Coca-Cola, Adidas, McDonald’s and Budweiser all spoke out against the corruption scandal. Corporate backers provide hundreds of millions of dollars to FIFA’s finances.
– Blatter lays low –
FIFA’s annual congress starts in Zurich on Thursday but its leader stayed out of the public eye as the corruption storm grew.
He failed to make expected appearances at regional confederation meetings before the congress. He also cancelled an expected appearance at a medical conference. FIFA’s chief medical officer Jiri Dvorak said Blatter had to manage the “turbulence” hitting the organisation.
UEFA, Europe’s governing body, has called for the presidential vote to be postponed and was to meet Thursday to decide whether to boycott the election.
“These events show, once again, that corruption is deeply rooted in FIFA’s culture,” UEFA said in a statement.
Some European leaders even renewed calls for Blatter to resign.

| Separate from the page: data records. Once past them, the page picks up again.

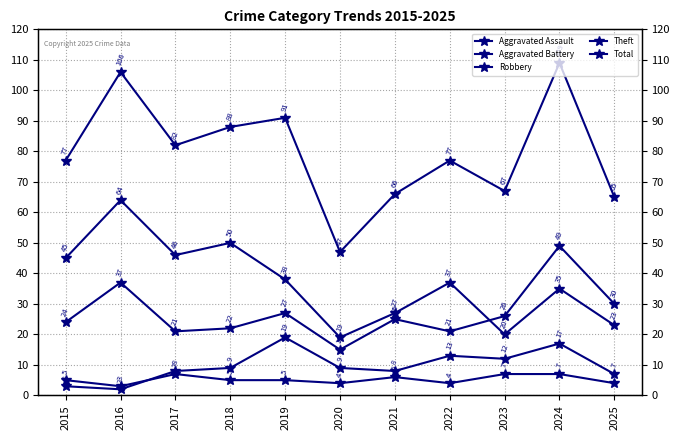

Which series has the widest spread of values?

Total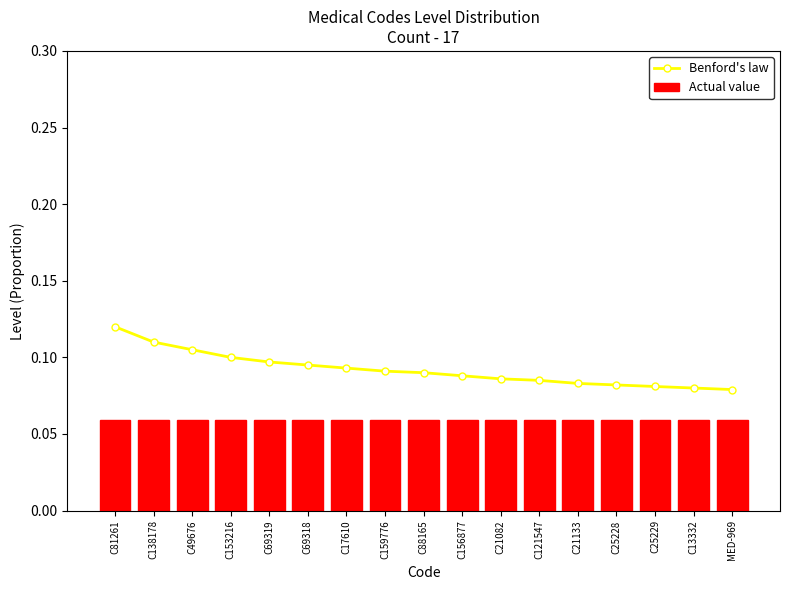

Reading left to right, list all the values displayed in this chart.

Benford's law: 0.1	0.1	0.1	0.1	0.1	0.1	0.1	0.1	0.1	0.1	0.1	0.1	0.1	0.1	0.1	0.1	0.1
Actual value: 0.1	0.1	0.1	0.1	0.1	0.1	0.1	0.1	0.1	0.1	0.1	0.1	0.1	0.1	0.1	0.1	0.1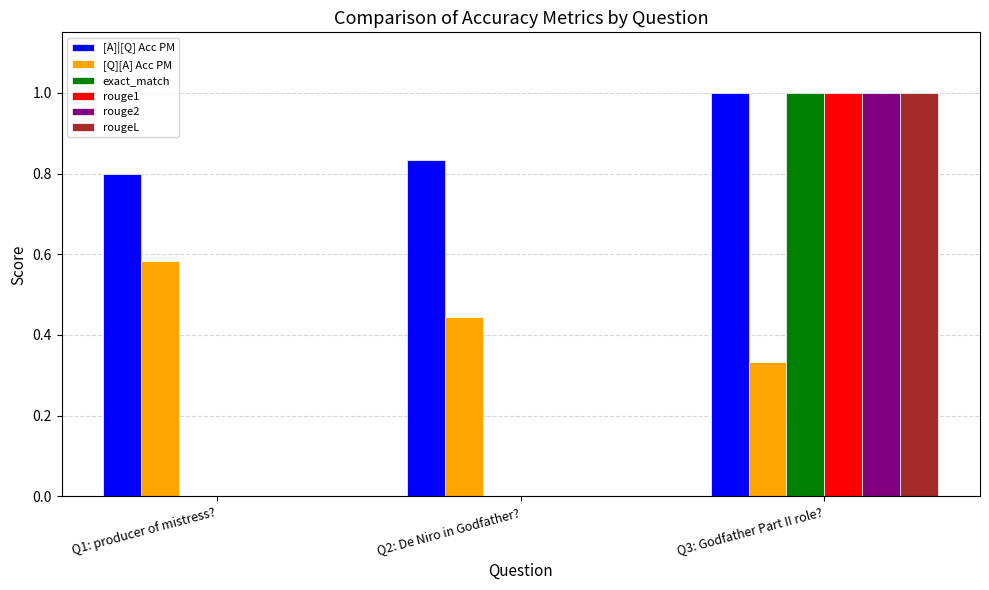

What is the sum of all exact_match values?

1.0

“Sepp Blatter has to go as FIFA president,” said Greg Dyke, chairman of the English Football Association, which lost out to Russia for the 2018 tournament.
Blatter’s hopes of re-election England is among the major backers of Blatter’s only remaining challenger for the presidency, Prince Ali bin al Hussein, a FIFA vice president from Jordan.
Former Brazil star turned senator Romario, a vociferous critic of corruption in the game, said Blatter should be “detained”.
But FIFA remain adamant that the congress and vote will go ahead.
And African and Asian confederations have reaffirmed their support for Blatter.
Asian Football Conderation members hold 47 of the 209 votes in the FIFA election, behind the Confederation of African Football (56 votes) and UEFA (54).
The AFC “expresses its disappointment and sadness at Wednesday’s events in Zurich whilst opposing any delay in the FIFA presidential elections”, a statement said.
Seven football officials, including two FIFA vice presidents, remained in Swiss custody on Thursday after their arrest at the FIFA hotel in Zurich early Wednesday.
Six of the seven have indicated they will fight extradition to the United States, Swiss authorities said.
US authorities said nine football officials in all were among 14 people facing up to 20 years in jail if found guilty in the long-running corruption case involving more than $150 million in bribes.
– Fraud probe goes on –
US authorities indicated that more charges could follow.
“It’s a significant step but I want to be very clear, this is the beginning of our effort not the end,” said Kelly Currie, acting US attorney for the eastern district of New York.
Blatter said it was a “difficult time” for the world body, and added that he would not tolerate misconduct by FIFA officials.
“Let me be clear: such misconduct has no place in football and we will ensure that those who engage in it are put out of the game,” Blatter said in a statement.
FIFA vice presidents Jeffrey Webb — the current CONCACAF chief — and Eugenio Figueredo, a former head of the South American confederation, were among the seven arrested by Zurich police.
Jack Warner, a former vice president, appeared in a Port of Spain court Wednesday before a judge who set his bail at $394,000, according to Trinidad and Tobago media.
Warner was ordered to hand over his passport and check in with police twice a week before a hearing over whether to extradite him to the United States in July, according to the reports.
Warner has denied any wrongdoing. But two of his sons have pleaded guilty to charges related to the US investigation into bribery and kickbacks involving FIFA officials and sports marketing firms.
US agents also raided the Miami headquarters of CONCACAF, the confederation for North and Central America.
“The indictment alleges corruption that is rampant, systemic and deep-rooted both abroad and here in the United States,” US attorney general Loretta Lynch said.
The US investigation said South African officials paid $10 million in bribes to host the 2010 tournament. Some bribes were handed over in a briefcase stuffed with $10,000 bundles of cash.
South Africa dismissed the claims as “baseless”.